The graphics are purposefully simple and bubblegum sweet. That coupled with the strong Japanese feel puts one in mind of Katamari Damacy, a clear inspiration. However, Katamari had a utilitarian purpose behind its low-poly models: since the core game mechanic involved rolling up hundreds of objects into an ever-growing ball, things would get very visually messy (and not to mention hardware-taxing) if each object were rendered in high definition.

Lovely Planet’s first person perspective, on the other hand, never gives you the chance to zoom out and see the bigger picture. Though the palette is pleasing enough, there’s really no excuse for such a lack of detail. When enemies are nothing more than sticks and cubes with angry faces, the style designed to charm often ends up just feeling like dressed up laziness.
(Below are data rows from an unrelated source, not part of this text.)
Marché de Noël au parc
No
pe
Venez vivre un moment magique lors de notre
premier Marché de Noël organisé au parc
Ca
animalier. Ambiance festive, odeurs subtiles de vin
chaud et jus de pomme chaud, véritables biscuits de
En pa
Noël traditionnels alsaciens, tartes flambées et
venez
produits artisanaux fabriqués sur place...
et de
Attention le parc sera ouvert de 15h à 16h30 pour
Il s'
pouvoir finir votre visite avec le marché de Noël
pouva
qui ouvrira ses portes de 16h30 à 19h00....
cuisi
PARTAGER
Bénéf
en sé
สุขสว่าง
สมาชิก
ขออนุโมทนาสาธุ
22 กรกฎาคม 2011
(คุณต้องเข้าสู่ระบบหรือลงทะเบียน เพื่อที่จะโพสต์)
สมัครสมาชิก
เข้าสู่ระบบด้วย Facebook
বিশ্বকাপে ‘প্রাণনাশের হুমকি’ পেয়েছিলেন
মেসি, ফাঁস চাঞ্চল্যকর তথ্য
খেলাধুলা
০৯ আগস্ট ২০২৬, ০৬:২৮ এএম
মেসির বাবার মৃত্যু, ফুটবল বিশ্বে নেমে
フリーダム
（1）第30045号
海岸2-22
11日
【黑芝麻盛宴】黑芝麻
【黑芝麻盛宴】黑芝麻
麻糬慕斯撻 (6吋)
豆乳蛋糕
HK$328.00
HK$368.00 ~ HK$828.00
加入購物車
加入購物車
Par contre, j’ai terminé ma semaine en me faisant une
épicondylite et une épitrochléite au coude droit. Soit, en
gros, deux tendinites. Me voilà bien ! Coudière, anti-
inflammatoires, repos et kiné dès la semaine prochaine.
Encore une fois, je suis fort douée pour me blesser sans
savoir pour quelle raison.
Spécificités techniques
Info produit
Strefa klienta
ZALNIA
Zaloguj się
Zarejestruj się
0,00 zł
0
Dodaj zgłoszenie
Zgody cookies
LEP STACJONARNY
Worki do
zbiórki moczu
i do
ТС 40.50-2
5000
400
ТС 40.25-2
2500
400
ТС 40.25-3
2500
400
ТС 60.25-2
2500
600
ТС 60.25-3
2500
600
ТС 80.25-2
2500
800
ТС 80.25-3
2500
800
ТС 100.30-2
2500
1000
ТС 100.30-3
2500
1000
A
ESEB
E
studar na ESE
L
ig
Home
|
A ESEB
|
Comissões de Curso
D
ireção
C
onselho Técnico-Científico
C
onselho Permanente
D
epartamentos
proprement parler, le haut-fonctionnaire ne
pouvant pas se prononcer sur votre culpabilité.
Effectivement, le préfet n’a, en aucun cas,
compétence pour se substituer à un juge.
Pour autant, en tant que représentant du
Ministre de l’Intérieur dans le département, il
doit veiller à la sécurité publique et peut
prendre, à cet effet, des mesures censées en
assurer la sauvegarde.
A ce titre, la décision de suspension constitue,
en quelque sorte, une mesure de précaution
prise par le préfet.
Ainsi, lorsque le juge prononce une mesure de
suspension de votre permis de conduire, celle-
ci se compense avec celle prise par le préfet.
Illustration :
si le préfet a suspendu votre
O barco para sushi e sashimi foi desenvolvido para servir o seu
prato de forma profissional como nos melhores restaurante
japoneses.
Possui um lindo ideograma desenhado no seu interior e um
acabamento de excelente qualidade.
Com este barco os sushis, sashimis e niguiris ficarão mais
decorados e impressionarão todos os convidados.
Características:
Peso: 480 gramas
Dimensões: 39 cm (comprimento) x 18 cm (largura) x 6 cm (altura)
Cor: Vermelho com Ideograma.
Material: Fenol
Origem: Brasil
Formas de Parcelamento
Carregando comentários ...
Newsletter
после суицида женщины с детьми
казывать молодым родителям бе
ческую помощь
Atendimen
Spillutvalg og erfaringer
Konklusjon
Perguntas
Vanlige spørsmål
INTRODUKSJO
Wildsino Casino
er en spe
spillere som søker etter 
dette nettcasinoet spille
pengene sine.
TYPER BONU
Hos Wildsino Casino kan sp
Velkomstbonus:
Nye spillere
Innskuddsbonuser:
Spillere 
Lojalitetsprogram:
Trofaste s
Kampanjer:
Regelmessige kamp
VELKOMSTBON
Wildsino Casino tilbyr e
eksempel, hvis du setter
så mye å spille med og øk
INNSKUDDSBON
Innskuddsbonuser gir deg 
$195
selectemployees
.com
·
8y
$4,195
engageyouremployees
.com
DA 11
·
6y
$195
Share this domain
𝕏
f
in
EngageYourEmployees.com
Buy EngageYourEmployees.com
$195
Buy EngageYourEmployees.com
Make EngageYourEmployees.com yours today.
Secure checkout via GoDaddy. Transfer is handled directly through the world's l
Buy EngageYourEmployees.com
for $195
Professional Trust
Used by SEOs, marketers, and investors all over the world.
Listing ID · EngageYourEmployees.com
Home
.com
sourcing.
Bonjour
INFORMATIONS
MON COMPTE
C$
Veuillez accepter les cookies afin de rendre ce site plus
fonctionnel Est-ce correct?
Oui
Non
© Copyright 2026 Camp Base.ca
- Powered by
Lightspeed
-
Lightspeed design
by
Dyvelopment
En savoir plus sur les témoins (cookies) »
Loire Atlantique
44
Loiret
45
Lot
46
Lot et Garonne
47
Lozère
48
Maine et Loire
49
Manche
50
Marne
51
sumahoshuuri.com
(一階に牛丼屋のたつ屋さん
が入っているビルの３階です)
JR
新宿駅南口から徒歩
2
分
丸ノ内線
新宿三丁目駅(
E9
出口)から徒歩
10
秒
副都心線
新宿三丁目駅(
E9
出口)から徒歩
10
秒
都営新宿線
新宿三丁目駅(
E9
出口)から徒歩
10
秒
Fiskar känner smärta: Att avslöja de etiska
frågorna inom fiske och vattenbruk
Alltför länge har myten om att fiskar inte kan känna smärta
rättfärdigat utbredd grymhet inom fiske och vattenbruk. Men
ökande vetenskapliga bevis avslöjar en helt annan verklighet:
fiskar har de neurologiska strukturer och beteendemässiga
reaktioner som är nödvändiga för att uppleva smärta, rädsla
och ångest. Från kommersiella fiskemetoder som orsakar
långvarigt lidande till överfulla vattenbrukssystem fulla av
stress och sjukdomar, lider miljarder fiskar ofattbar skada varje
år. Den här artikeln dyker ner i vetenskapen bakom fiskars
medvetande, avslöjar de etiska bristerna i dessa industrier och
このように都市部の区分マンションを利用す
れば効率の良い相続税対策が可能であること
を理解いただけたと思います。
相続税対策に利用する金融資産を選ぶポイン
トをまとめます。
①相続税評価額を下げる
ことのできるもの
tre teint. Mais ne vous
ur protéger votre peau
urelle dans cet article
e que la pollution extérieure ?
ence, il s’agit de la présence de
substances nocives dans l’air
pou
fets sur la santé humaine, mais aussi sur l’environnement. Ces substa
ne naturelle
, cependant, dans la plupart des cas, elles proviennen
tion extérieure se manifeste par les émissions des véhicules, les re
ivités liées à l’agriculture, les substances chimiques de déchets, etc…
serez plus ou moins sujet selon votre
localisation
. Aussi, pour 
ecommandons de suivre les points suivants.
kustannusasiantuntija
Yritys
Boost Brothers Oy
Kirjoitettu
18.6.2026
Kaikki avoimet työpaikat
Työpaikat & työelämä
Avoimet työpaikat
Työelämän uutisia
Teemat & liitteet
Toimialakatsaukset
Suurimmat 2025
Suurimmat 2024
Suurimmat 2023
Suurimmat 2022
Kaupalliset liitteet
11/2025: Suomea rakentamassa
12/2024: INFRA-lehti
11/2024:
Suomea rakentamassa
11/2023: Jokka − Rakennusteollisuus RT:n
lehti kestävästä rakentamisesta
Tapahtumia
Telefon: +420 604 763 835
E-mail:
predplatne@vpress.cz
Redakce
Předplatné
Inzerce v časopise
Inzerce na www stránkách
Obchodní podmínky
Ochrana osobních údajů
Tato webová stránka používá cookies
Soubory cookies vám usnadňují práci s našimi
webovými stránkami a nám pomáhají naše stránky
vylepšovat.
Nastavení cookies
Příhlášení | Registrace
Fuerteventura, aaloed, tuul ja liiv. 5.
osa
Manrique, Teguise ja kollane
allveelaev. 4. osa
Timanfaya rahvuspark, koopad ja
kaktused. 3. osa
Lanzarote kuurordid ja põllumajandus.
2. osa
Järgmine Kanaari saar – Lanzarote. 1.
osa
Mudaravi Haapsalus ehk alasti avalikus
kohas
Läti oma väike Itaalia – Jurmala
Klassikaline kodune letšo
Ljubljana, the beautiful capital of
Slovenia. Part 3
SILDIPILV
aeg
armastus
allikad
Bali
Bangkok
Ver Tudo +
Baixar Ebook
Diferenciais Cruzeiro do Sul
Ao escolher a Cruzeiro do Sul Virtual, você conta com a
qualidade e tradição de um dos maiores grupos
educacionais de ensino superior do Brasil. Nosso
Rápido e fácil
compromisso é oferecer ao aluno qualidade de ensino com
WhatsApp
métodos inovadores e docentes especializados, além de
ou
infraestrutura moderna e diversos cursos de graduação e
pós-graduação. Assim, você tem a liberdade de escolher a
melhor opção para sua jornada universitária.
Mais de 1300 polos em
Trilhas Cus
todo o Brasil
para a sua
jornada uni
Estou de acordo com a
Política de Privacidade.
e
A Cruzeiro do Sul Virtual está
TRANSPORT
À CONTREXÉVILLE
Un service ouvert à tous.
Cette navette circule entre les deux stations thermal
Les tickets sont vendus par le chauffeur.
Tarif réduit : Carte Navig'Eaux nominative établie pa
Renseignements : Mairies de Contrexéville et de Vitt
On top of all that, there’s really no artistic variety between each of the five worlds. On paper, “City” and “Forest” ought to be pretty visually distinct, yet the latter is pretty much just the former with rain.

2014-11-12_00006The audio is also a mixed bag. The music is great. With the exception of the swamp, each world boasts high energy, positive, chippy tunes that are very catchy. Just be ready to get sick of them, as they don’t change until you reach the next world, and who knows how many retries that might take. The sound effects are not so great. As intentional as it is, matching incongruous noises to events is at best confusing and at worst irritating. The sound for falling down a pit, for example, is hearing a crowd chant “Yaaaay!” This is part of a bigger problem Lovely Planet has with communication. Unlike the previously mentioned Super Meat Boy, it’s not always clear what killed you. This is in part due to the perspective, but it doesn’t help that the art style is so abstract (you’re expected to know you can’t let apples touch the ground, you’re welcome), nor that death causes an instant and jarring return to the start of the level with little indication of what did you in. This lack of clarity extends playtime, but not in an enjoyable way.

There isn’t really all that much to say about Lovely Planet. It’s relatively short and doesn’t offer many surprises once you’ve acclimated to its oddness. It is true that its combination of colourful, welcoming style and twitchy, high-skill FPS gameplay is unique. But that’s really all that’s interesting about it, and considered in isolation, both aspects have been done better before. The core gameplay is as boiled down as it can be, and while the levels are engaging, the mechanical ideas are basic. At its best, it does offer some genuinely fun obstacle courses, and there’s a rush to cracking a particularly difficult run flawlessly. But don’t expect much more than that. Lovely Planet will appeal to the hardcore speedrunner type, but it fails to make the lasting impact one feels it was going for.